Recipe Recommendations
- flower buds
- green pepper half a
- red bell pepper one
- garlic 10 petals
- Jiang 1 block
- coriander 1 handful
- chives 5 trees
- oil 20 grams
- hot water 50ML
- Pi County bean paste 20 grams
- soy sauce 10 grams
- slightly spicy
- fried
- ten minutes
- ordinary
Steps for Spicy clams

1
(b) Unfrozen by the temperature of a vacuum-packed clam chamber
2
Unfrozen clams are washed with cool water; these vacuum-packed clams pass through the sand and burn, and can be cooked directly
3
- Cleaning of cyanide, onions, spices, garlic, ginger
4
Cream peppers go to seed, cut small slices, fragrance slices, onion chops, garlic and ginger cutting tin
5
Hottening the boiler, pouring oil, pouring flowers clams when the heat is 50 or 60%
6
The clams are cold and pour into the soybeans, garlic, ginger, evenly mixed, with a little warm water to increase humidity, so that the clams can be covered with sauce
7
(b) To dry up the sauce, to smell the garlic, and to pour red pepper into the pot
8
A little soy sauce to add colour and freshness, evenly rinded, onions, fragrances, and fire, with the remaining temperature allowing the cyanide to mature further
9
THE SELECTION OF FLOWER CLAMS MARKED BY THE COMMISSION FOR OCEAN AFFAIRS AND THE LAW OF THE SEA (MSC) BLUEFISH, WHILE PROTECTING THE MARINE AND AQUATIC RESOURCES, ENJOY BETTER QUALITY AND TASTE
10
Each of the clams is full of fresh and fresh, and the entrances are full of bullets and sandless, and they enjoy themselves。
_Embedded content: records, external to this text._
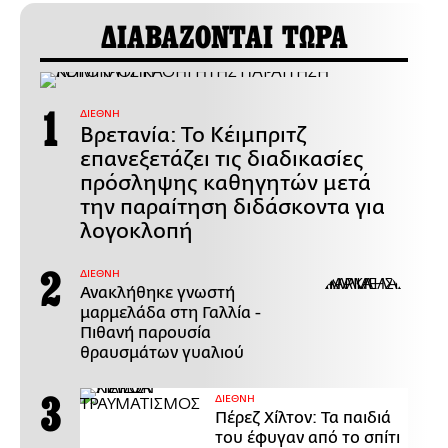
ΔΙΑΒΑΖΟΝΤΑΙ ΤΩΡΑ
ΔΙΕΘΝΗ
Βρετανία: Το Κέιμπριτζ
επανεξετάζει τις διαδικασίες
πρόσληψης καθηγητών μετά
την παραίτηση διδάσκοντα για
λογοκλοπή
ΔΙΕΘΝΗ
Ανακλήθηκε γνωστή
μαρμελάδα στη Γαλλία -
Πιθανή παρουσία
θραυσμάτων γυαλιού
ΔΙΕΘΝΗ
Πέρεζ Χίλτον: Τα παιδιά
του έφυγαν από το σπίτι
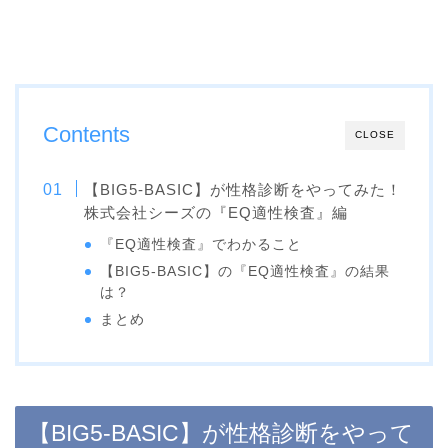
Contents
CLOSE
【BIG5-BASIC】が性格診断をやってみた！
株式会社シーズの『EQ適性検査』編
『EQ適性検査』でわかること
【BIG5-BASIC】の『EQ適性検査』の結果
は？
まとめ
【BIG5-BASIC】が性格診断をやって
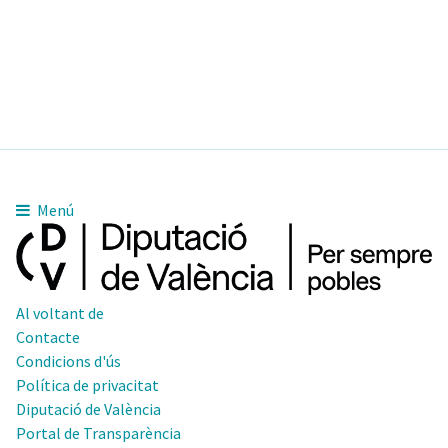
Menú
Al voltant de
Contacte
Condicions d'ús
Política de privacitat
Diputació de València
Portal de Transparència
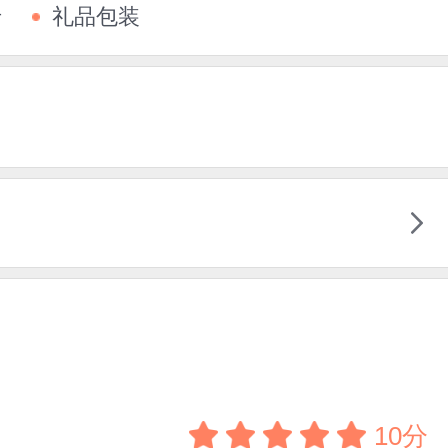
卡
礼品包装
10分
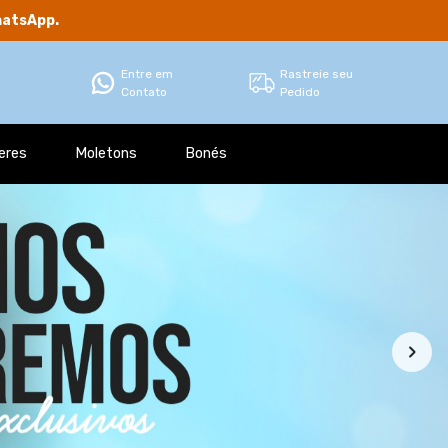
hatsApp.
Entre em
Rastreie seu
Contato
Pedido
eres
Moletons
Bonés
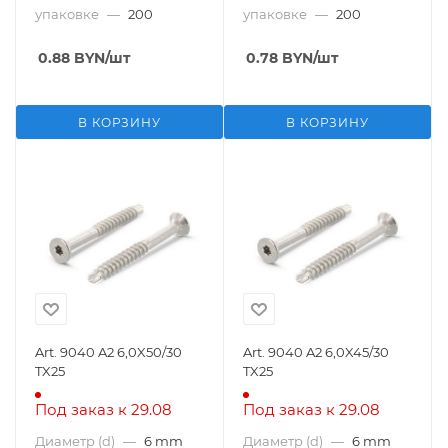
упаковке
—
200
упаковке
—
200
0.88
BYN
/шт
0.78
BYN
/шт
В КОРЗИНУ
В КОРЗИНУ
Art. 9040 A2 6,0X50/30
Art. 9040 A2 6,0X45/30
TX25
TX25
Под заказ к 29.08
Под заказ к 29.08
Диаметр (d)
—
6 mm
Диаметр (d)
—
6 mm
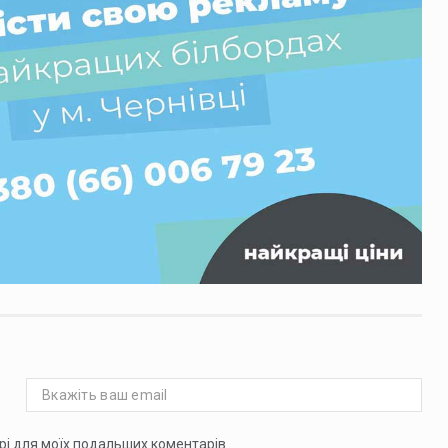
ері для моїх подальших коментарів.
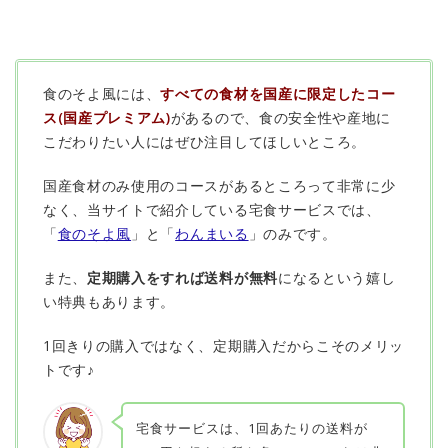
食のそよ風には、
すべての食材を国産に限定したコー
ス(国産プレミアム)
があるので、食の安全性や産地に
こだわりたい人にはぜひ注目してほしいところ。
国産食材のみ使用のコースがあるところって非常に少
なく、当サイトで紹介している宅食サービスでは、
「
食のそよ風
」と「
わんまいる
」のみです。
また、
定期購入をすれば送料が無料
になるという嬉し
い特典もあります。
1回きりの購入ではなく、定期購入だからこそのメリッ
トです♪
宅食サービスは、1回あたりの送料が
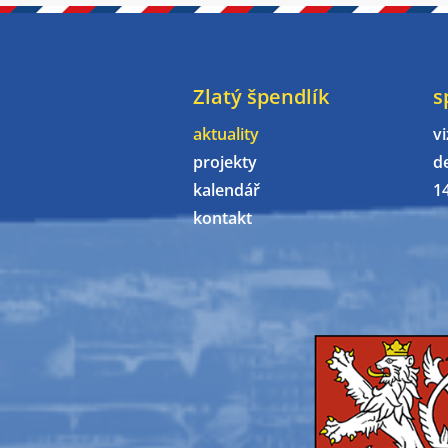
Zlatý špendlík
s
aktuality
vi
projekty
d
kalendář
1
kontakt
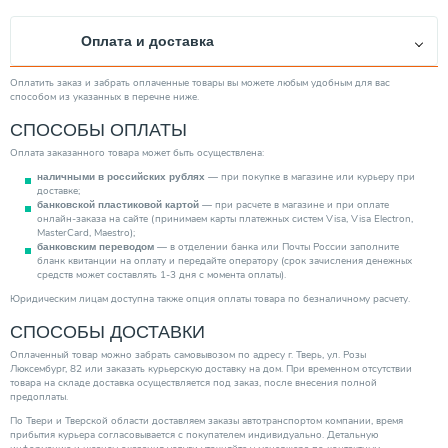
Тип ротора
Мокрый
Оплата и доставка
Тип выключателя
Нет
Защита сухого хода
Нет
Оплатить заказ и забрать оплаченные товары вы можете любым удобным для вас
способом из указанных в перечне ниже.
Тип вход. напряжения
Трехфазное
СПОСОБЫ ОПЛАТЫ
Повышение давления
Нет
Оплата заказанного товара может быть осуществлена:
Тип эжектора
Погружной
— при покупке в магазине или курьеру при
наличными в российских рублях
Производитель
Grundfos
доставке;
— при расчете в магазине и при оплате
банковской пластиковой картой
Максим. напор (м)
12.00
онлайн-заказа на сайте (принимаем карты платежных систем Visa, Visa Electron,
MasterCard, Maestro);
Страна производитель
Дания
— в отделении банка или Почты России заполните
банковским переводом
бланк квитанции на оплату и передайте оператору (срок зачисления денежных
Глубина погружения/всасывания (м)
10.00
средств может составлять 1-3 дня с момента оплаты).
Высота (мм)
241.00
Юридическим лицам доступна также опция оплаты товара по безналичному расчету.
Объем гидробака (л)
СПОСОБЫ ДОСТАВКИ
0.00
Категория
Насосы
Оплаченный товар можно забрать самовывозом по адресу г. Тверь, ул. Розы
Люксембург, 82 или заказать курьерскую доставку на дом. При временном отсутствии
товара на складе доставка осуществляется под заказ, после внесения полной
предоплаты.
По Твери и Тверской области доставляем заказы автотранспортом компании, время
прибытия курьера согласовывается с покупателем индивидуально. Детальную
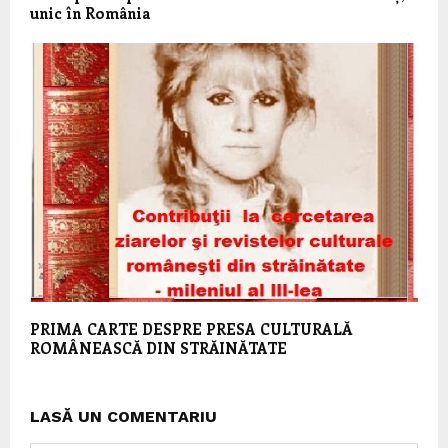
unic în România
PRIMA CARTE DESPRE PRESA CULTURALĂ
ROMÂNEASCĂ DIN STRĂINĂTATE
LASĂ UN COMENTARIU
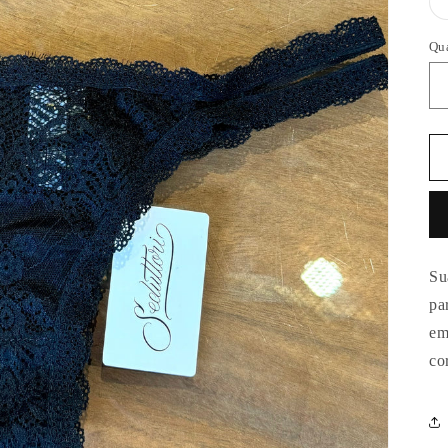
Qu
Su
pa
em
co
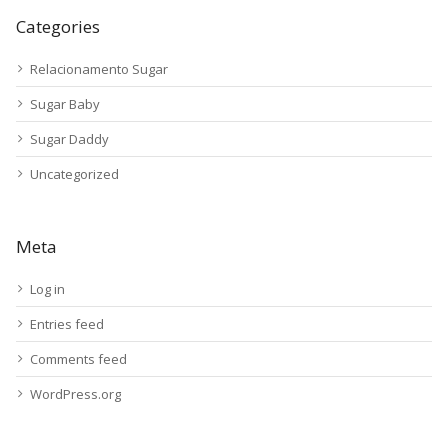
Categories
Relacionamento Sugar
Sugar Baby
Sugar Daddy
Uncategorized
Meta
Log in
Entries feed
Comments feed
WordPress.org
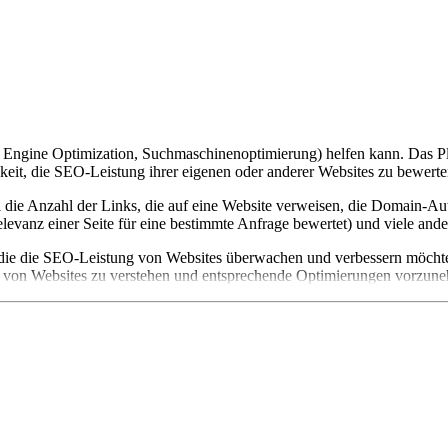
 Engine Optimization, Suchmaschinenoptimierung) helfen kann. Das P
hkeit, die SEO-Leistung ihrer eigenen oder anderer Websites zu bewerte
die Anzahl der Links, die auf eine Website verweisen, die Domain-Auth
vanz einer Seite für eine bestimmte Anfrage bewertet) und viele ande
ie die SEO-Leistung von Websites überwachen und verbessern möchten.
n von Websites zu verstehen und entsprechende Optimierungen vorzun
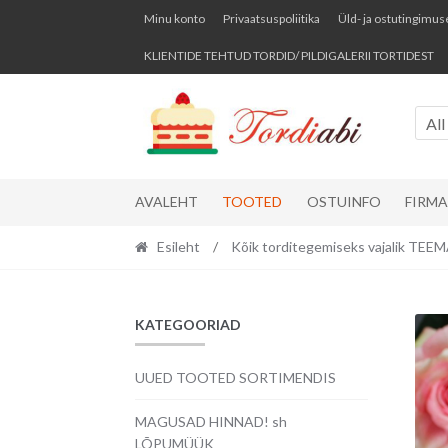
Skip
Skip
Minu konto
Privaatsuspoliitika
Üld- ja ostutingimus
to
to
KLIENTIDE TEHTUD TORDID/ PILDIGALERII TORTIDEST
navigation
content
All
AVALEHT
TOOTED
OSTUINFO
FIRM
Esileht
/
Kõik torditegemiseks vajalik TE
KATEGOORIAD
UUED TOOTED SORTIMENDIS
MAGUSAD HINNAD! sh
LÕPUMÜÜK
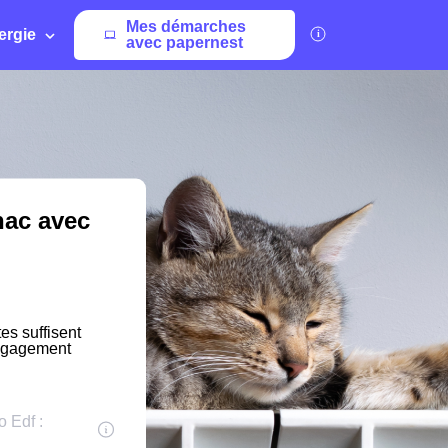
Mes démarches
ergie
avec papernest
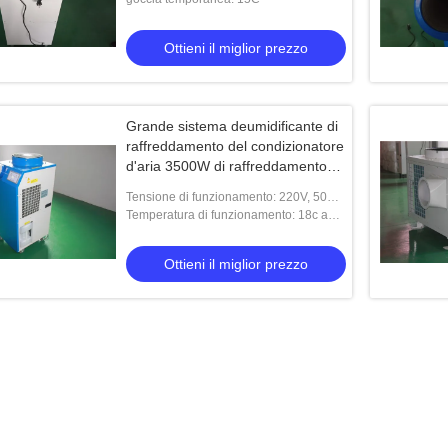
el punto 2.5t
localizzato della tenda delle farmacie
3800m3/H
Ottieni il miglior prezzo
il miglior prezzo
Ottieni il miglior prezzo
Grande sistema deumidificante di
raffreddamento del condizionatore
d'aria 3500W di raffreddamento
localizzato di capacità
Tensione di funzionamento: 220V, 50HZ,
ha personalizzato
Temperatura di funzionamento: 18c a
45c
Ottieni il miglior prezzo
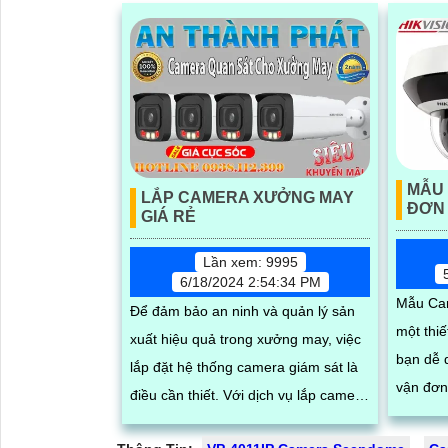
MẪU
LẮP CAMERA XƯỞNG MAY
ĐƠN
GIÁ RẺ
Lần xem: 9995
6/18/2024 2:54:34 PM
Mẫu Ca
Để đảm bảo an ninh và quản lý sản
một thiế
xuất hiệu quả trong xưởng may, việc
bạn dễ 
lắp đặt hệ thống camera giám sát là
vận đơn 
điều cần thiết. Với dịch vụ lắp camera
chất lư
xưởng may giá rẻ của chúng tôi,...
năng...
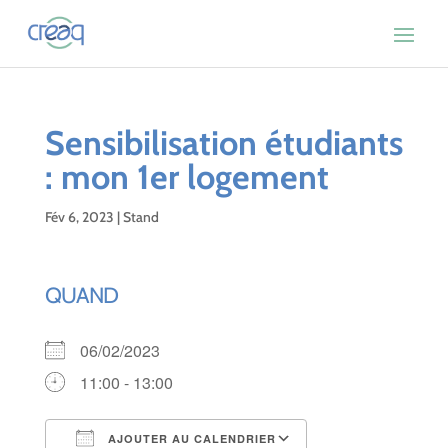
Sensibilisation étudiants
: mon 1er logement
Fév 6, 2023
|
Stand
QUAND
06/02/2023
11:00 - 13:00
AJOUTER AU CALENDRIER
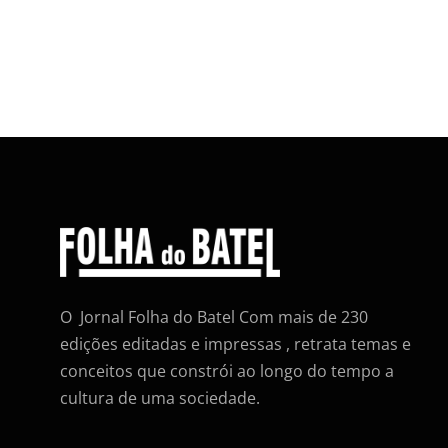
O Jornal Folha do Batel Com mais de 230
edições editadas e impressas , retrata temas e
conceitos que constrói ao longo do tempo a
cultura de uma sociedade.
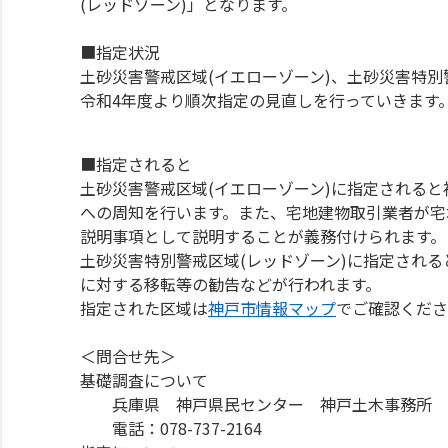
(レッドゾーン)」となります。
■指定状況
土砂災害警戒区域(イエローゾーン)、土砂災害特別
令和4年度より順次指定の見直しを行っていきます
■指定されると
土砂災害警戒区域(イエローゾーン)に指定される
への周知を行います。また、宅地建物取引業者が宅
説明事項として説明することが義務付けられます。
土砂災害特別警戒区域(レッドゾーン)に指定され
に対する移転等の勧告などが行われます。
指定された区域は
神戸市情報マップ
でご確認くださ
＜問合せ先＞
基礎調査について
兵庫県 神戸県民センター 神戸土木事務所 
電話：078-737-2164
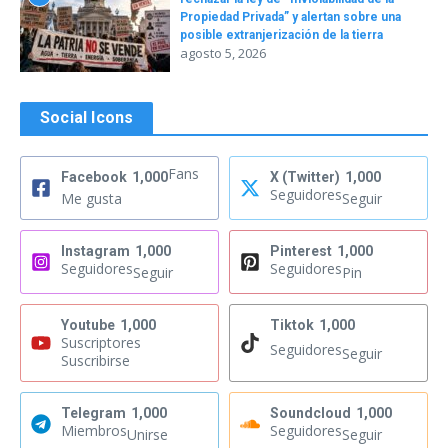
Propiedad Privada” y alertan sobre una
posible extranjerización de la tierra
agosto 5, 2026
Social Icons
Fans
Facebook
1,000
X (Twitter)
1,000
Seguidores
Me gusta
Seguir
Instagram
1,000
Pinterest
1,000
Seguidores
Seguidores
Seguir
Pin
Youtube
1,000
Tiktok
1,000
Suscriptores
Seguidores
Seguir
Suscribirse
Telegram
1,000
Soundcloud
1,000
Miembros
Seguidores
Unirse
Seguir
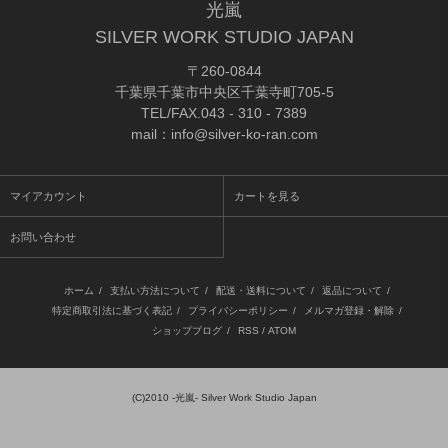
光嵐
SILVER WORK STUDIO JAPAN
〒260-0844
千葉県千葉市中央区千葉寺町705-5
TEL/FAX.043 - 310 - 7389
mail：info@silver-ko-ran.com
マイアカウント
カートを見る
お問い合わせ
ホーム
/
支払い方法について
/
配送・送料について
/
返品について
/
特定商取引法に基づく表記
/
プライバシーポリシー
/
メルマガ登録・解除
/
ショップブログ
/
RSS
/
ATOM
(C)2010
-光嵐- Silver Work Studio Japan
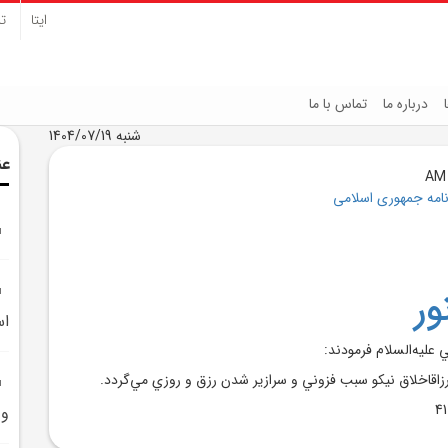
ایتا
تل
درباره ما
تماس با ما
شنبه 1404/07/19
عن
نامه جمهوری اسلامی
ر
اس
عليه‌السلام فرمودند:
رزاقاخلاق نيکو سبب فزوني و سرازير شدن رزق و روزي مي‌گردد.
و 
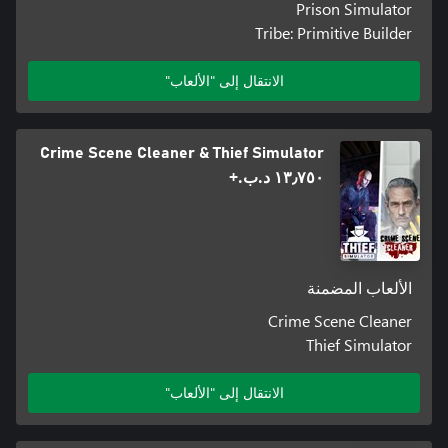
Prison Simulator
Tribe: Primitive Builder
الانتقال إلى "الألعاب"
Crime Scene Cleaner & Thief Simulator
١٣٫٧٥٠ د.ب.‏+
الألعاب المضمنة
Crime Scene Cleaner
Thief Simulator
الانتقال إلى "الألعاب"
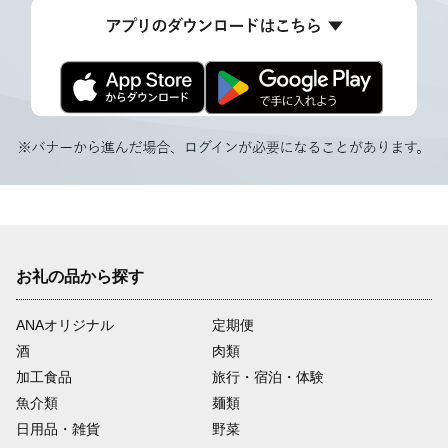
お礼の品から探す
ANAオリジナル
定期便
酒
肉類
加工食品
旅行・宿泊・体験
魚介類
麺類
日用品・雑貨
野菜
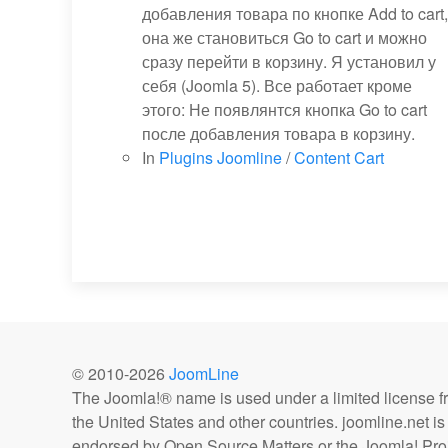
добавления товара по кнопке Add to cart,
она же становиться Go to cart и можно
сразу перейти в корзину. Я установил у
себя (Joomla 5). Все работает кроме
этого: Не появлянтся кнопка Go to cart
после добавления товара в корзину.
In
Plugins Joomline
/
Content Cart
© 2010-
2026
JoomLine
The Joomla!® name is used under a limited license 
the United States and other countries. joomline.net is n
endorsed by Open Source Matters or the Joomla! Proj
Spicy clams Make Tips
The soybean bean bean sauce is the spicy, spicy, red sauce of this spicy clam, but its salt is so high that it does not need additional salt to add salt and taste to the sauce, depending on the quantity and taste of the food; 2. The clams I use are ready to be packed in a vacuum, frozen and preserved, and can be defrozen for a variety of cooking; and 3. The culinary mix is open and may be adjusted according to seasons and preferences。